Il semble pourtant y avoir plusieurs cas dans une règle, mais je ne saurais l'expliquer.

"J'ai peur d*u* Docteur F."

*mais* :

"J'ai peur d*e* Monseigneur l'Evêque"


----------



## Tharkun35

snarkhunter said:


> ... "du" : "Docteur" est bien un titre, mais cela reste néanmoins avant tout un _nom commun_."


Je suppose que tu connais les travaux de feu Jean-Pierre Lacroux. Voilà ce qu'il disait à propos de « docteur » :



> D’abord,  il faut rappeler qu’en France « docteur » n’est pas un titre de  civilité. Point très important… Par conséquent, il n’est jamais  nécessaire (obligatoire…) de l’abréger. Ce qui ne signifie évidemment  pas que cela soit toujours interdit…
> Tous ceux — et ils sont nombreux… — qui considèrent que Dr appartient strictement à la même série que les abréviations des titres de civilité (M. ou Mr, Mme, Mlle, Me, Mgr)  se plantent… Un indice : dans quelles circonstances pouvez-vous  employer, au sein d’une phrase et devant un patronyme, le terme _docteur_ sans article ? Lorsque vous vous adressez à un docteur. Donc, déjà, dehors l’abréviation, du balai, faute grave…
> Maintenant,  associons un docteur à un quidam quelconque, à une dame, à une  demoiselle, à un avocat et à un évêque… et évoquons tout ce beau monde :  « Hier, j’ai rencontré M. (ou Mr) Dugenou, Mme Machin, Mlle Untel, Me Ruban, Mgr Dupanloup et… Dr Duberger » ? Non, évidemment : « _Le_  docteur Duberger ». Pour un docteur en médecine (les autres ne comptent  pas…) français impliqué dans une phrase française, la graphie « le Dr Duberger » ne serait pas atrocement fautive (milliers d’exemples disponibles…), mais elle est foutrement déconseillée…


----------



## snarkhunter

... en fait, et après réflexion, il m'apparaît que je n'utiliserais sans doute pas moi-même la formulation que j'avais indiquée précédemment !
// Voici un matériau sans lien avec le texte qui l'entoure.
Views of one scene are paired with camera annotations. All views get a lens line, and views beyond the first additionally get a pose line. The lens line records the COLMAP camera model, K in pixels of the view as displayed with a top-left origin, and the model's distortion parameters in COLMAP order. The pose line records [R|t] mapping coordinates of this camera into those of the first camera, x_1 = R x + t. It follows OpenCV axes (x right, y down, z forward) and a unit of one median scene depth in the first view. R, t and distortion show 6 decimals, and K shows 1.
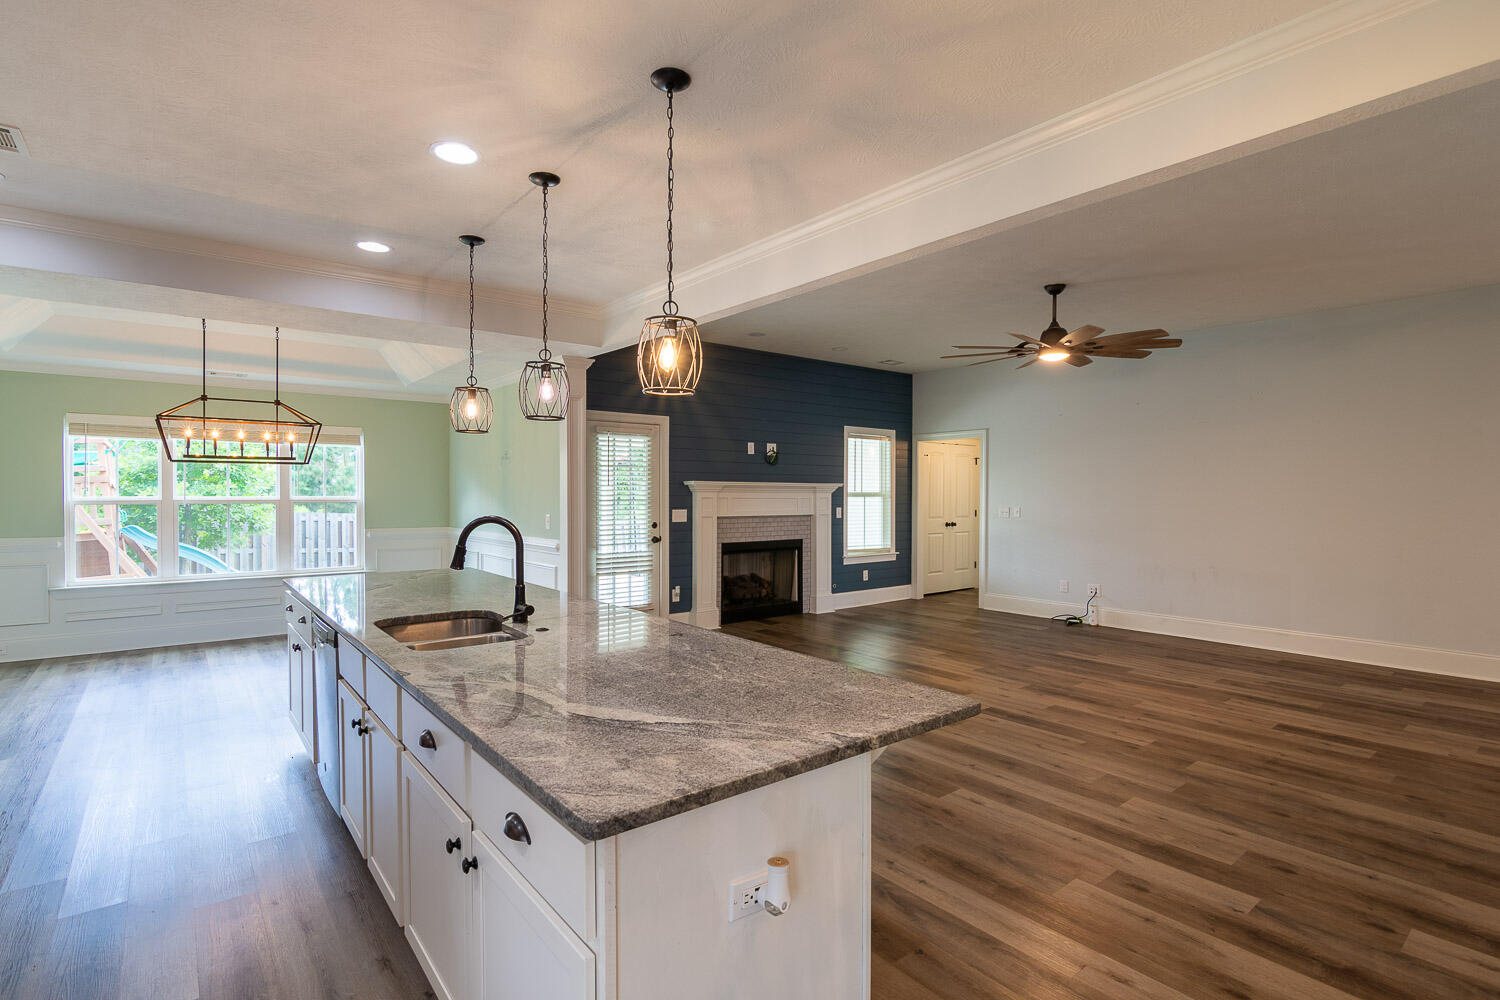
lens RADIAL K [[734.7, 0, 754.7], [0, 734.7, 503.3], [0, 0, 1]] dist [-0.006020, -0.001689]
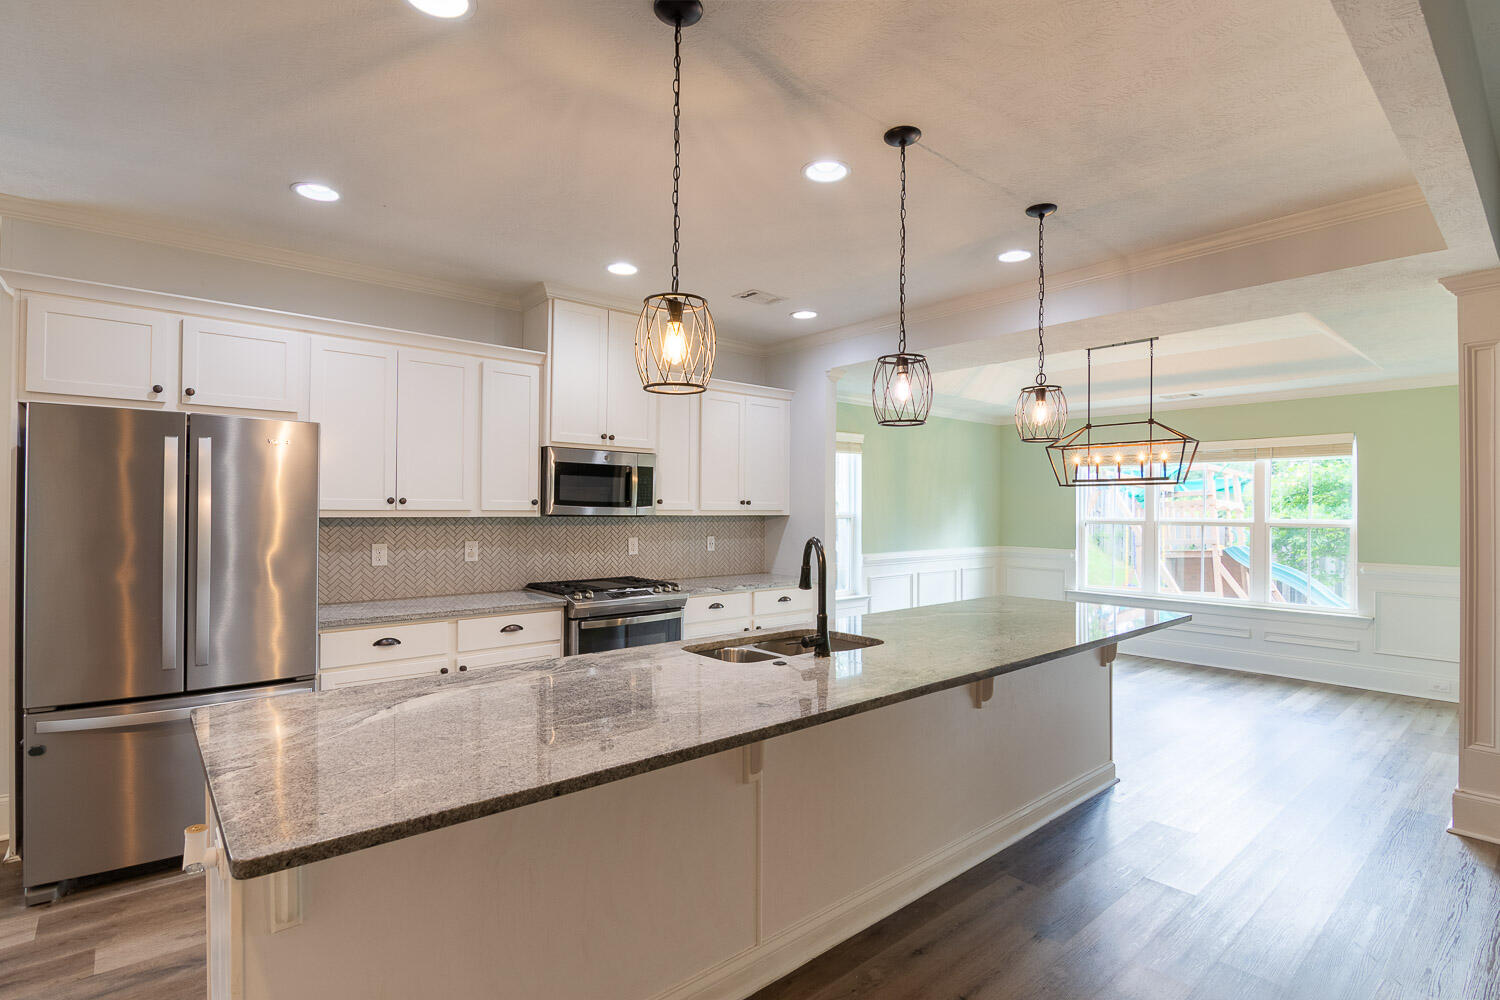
lens RADIAL K [[734.7, 0, 754.4], [0, 734.7, 503.0], [0, 0, 1]] dist [-0.006020, -0.001689]
pose [[0.011979, -0.011915, -0.999857, 0.314885], [-0.021622, 0.999692, -0.012172, -0.007325], [0.999694, 0.021765, 0.011718, 0.487972]]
Je crois que j'écrirais plutôt "le docteur X" pour le nommer généralement, et "Docteur X" en m'adressant directement à celui-ci.


----------



## archijacq

Les règles typographiques françaises indiquent (source) :


> Le titre _docteur_ est précédé de l'article défini et s'écrit avec une minuscule lorsqu'il désigne une personne à qui l'on ne s'adresse pas directement.


----------



## OLN

snarkhunter said:


> Le terme "docteur" est effectivement un nom commun mais, à partir du moment où il est suivi d'un nom propre, alors il devient un titre et doit impérativement s'écrire avec une majuscule.
> "Le *d*octeur est venu."
> mais :
> "Le *D*octeur _Franzen_ est ici."


Je suis d'accord avec LV4-26 et Archijacq.
Pas de majuscule en écrivant « Le docteur Franzen est ici », car _docteur_ précédé d'un article est un nom commun.

Note à l'adresse de Loupsy : pas de point à l'abréviation Dr, car le r est la dernière lettre du mot abrégé.


----------